Switch every instance of "Particulier" to "Professionnel" in the entries below, and reproduce all of their lines with nothing else changed. Leave the pictures out of your answer.

[[ EXTRACTED MATERIAL, beginning ]]

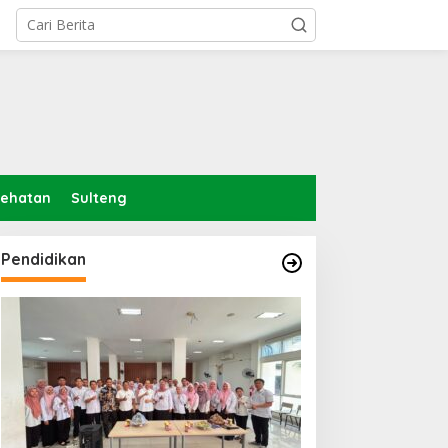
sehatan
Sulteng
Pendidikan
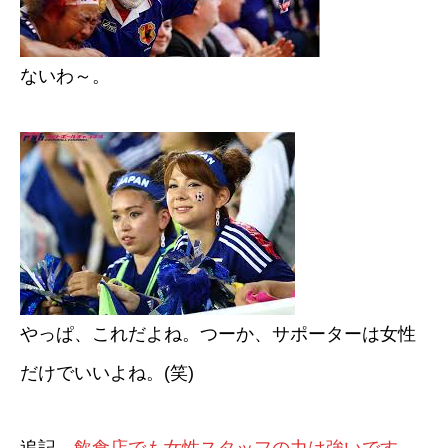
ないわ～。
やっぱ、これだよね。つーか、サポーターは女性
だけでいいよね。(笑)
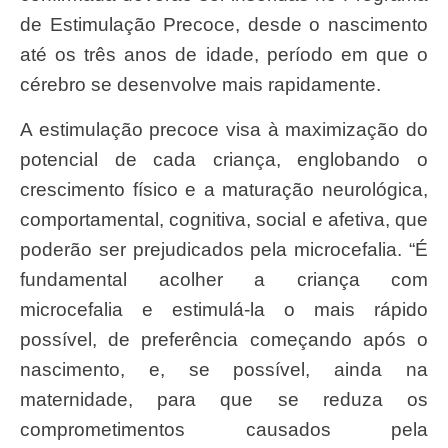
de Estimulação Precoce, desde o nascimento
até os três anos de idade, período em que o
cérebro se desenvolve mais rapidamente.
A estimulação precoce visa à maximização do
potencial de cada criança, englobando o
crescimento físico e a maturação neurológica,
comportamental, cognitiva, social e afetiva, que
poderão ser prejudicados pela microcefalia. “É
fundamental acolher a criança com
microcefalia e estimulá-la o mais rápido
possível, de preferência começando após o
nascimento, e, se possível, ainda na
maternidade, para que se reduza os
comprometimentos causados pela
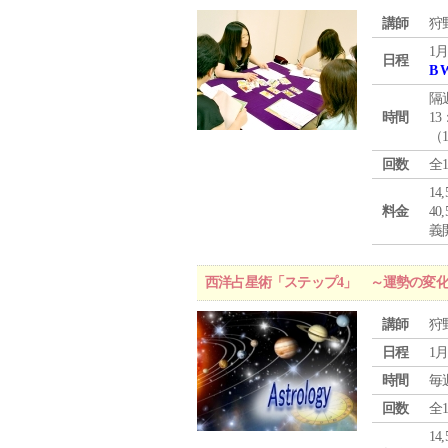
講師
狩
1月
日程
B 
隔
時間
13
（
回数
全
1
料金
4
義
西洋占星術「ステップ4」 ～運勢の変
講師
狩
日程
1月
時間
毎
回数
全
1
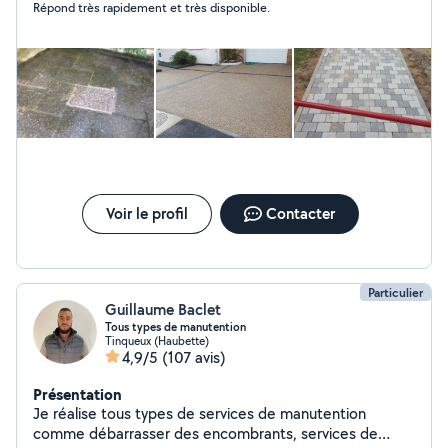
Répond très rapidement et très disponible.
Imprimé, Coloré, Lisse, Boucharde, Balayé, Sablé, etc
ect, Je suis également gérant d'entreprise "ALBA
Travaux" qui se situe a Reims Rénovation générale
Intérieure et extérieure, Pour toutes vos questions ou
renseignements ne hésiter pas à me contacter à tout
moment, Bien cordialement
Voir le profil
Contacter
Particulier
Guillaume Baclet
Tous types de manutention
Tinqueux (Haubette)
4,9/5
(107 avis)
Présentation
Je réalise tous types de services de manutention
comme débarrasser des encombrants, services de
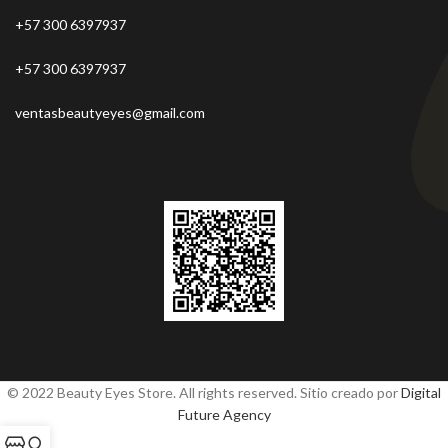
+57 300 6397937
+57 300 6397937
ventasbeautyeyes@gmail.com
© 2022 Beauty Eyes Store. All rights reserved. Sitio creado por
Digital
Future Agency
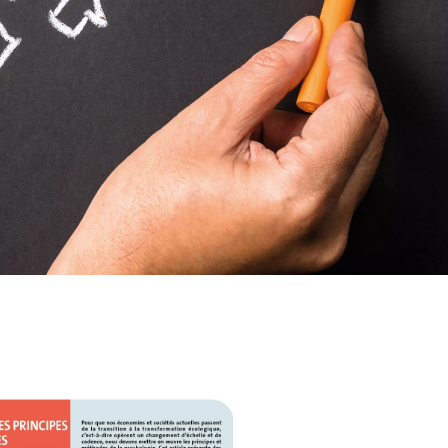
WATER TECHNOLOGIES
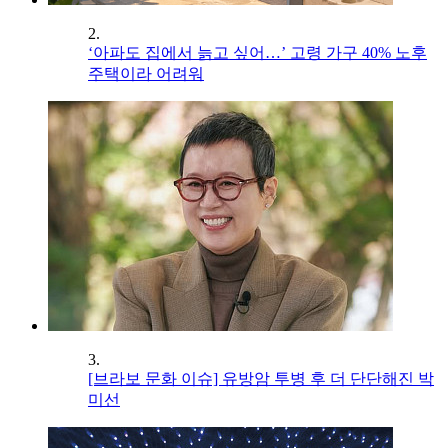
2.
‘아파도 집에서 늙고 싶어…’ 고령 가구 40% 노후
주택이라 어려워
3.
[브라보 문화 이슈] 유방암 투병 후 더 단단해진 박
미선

[[ EXTRACTED MATERIAL, end ]]

● **COMPLETED TASK**
sehatan
Sulteng
Pendidikan
ないわ～。
やっぱ、これだよね。つーか、サポーターは女性
だけでいいよね。(笑)
de Estimulação Precoce, desde o nascimento
até os três anos de idade, período em que o
cérebro se desenvolve mais rapidamente.
A estimulação precoce visa à maximização do
potencial de cada criança, englobando o
crescimento físico e a maturação neurológica,
comportamental, cognitiva, social e afetiva, que
poderão ser prejudicados pela microcefalia. “É
fundamental acolher a criança com
microcefalia e estimulá-la o mais rápido
possível, de preferência começando após o
nascimento, e, se possível, ainda na
maternidade, para que se reduza os
comprometimentos causados pela
講師
狩
1月
日程
B 
隔
時間
13
（
回数
全
1
料金
4
義
西洋占星術「ステップ4」 ～運勢の変
講師
狩
日程
1月
時間
毎
回数
全
1
Répond très rapidement et très disponible.
Imprimé, Coloré, Lisse, Boucharde, Balayé, Sablé, etc
ect, Je suis également gérant d'entreprise "ALBA
Travaux" qui se situe a Reims Rénovation générale
Intérieure et extérieure, Pour toutes vos questions ou
renseignements ne hésiter pas à me contacter à tout
moment, Bien cordialement
Voir le profil
Contacter
Professionnel
Guillaume Baclet
Tous types de manutention
Tinqueux (Haubette)
4,9/5
(107 avis)
Présentation
Je réalise tous types de services de manutention
comme débarrasser des encombrants, services de
+57 300 6397937
+57 300 6397937
ventasbeautyeyes@gmail.com
© 2022 Beauty Eyes Store. All rights reserved. Sitio creado por
Digital
Future Agency
WATER TECHNOLOGIES
2.
‘아파도 집에서 늙고 싶어…’ 고령 가구 40% 노후
주택이라 어려워
3.
[브라보 문화 이슈] 유방암 투병 후 더 단단해진 박
미선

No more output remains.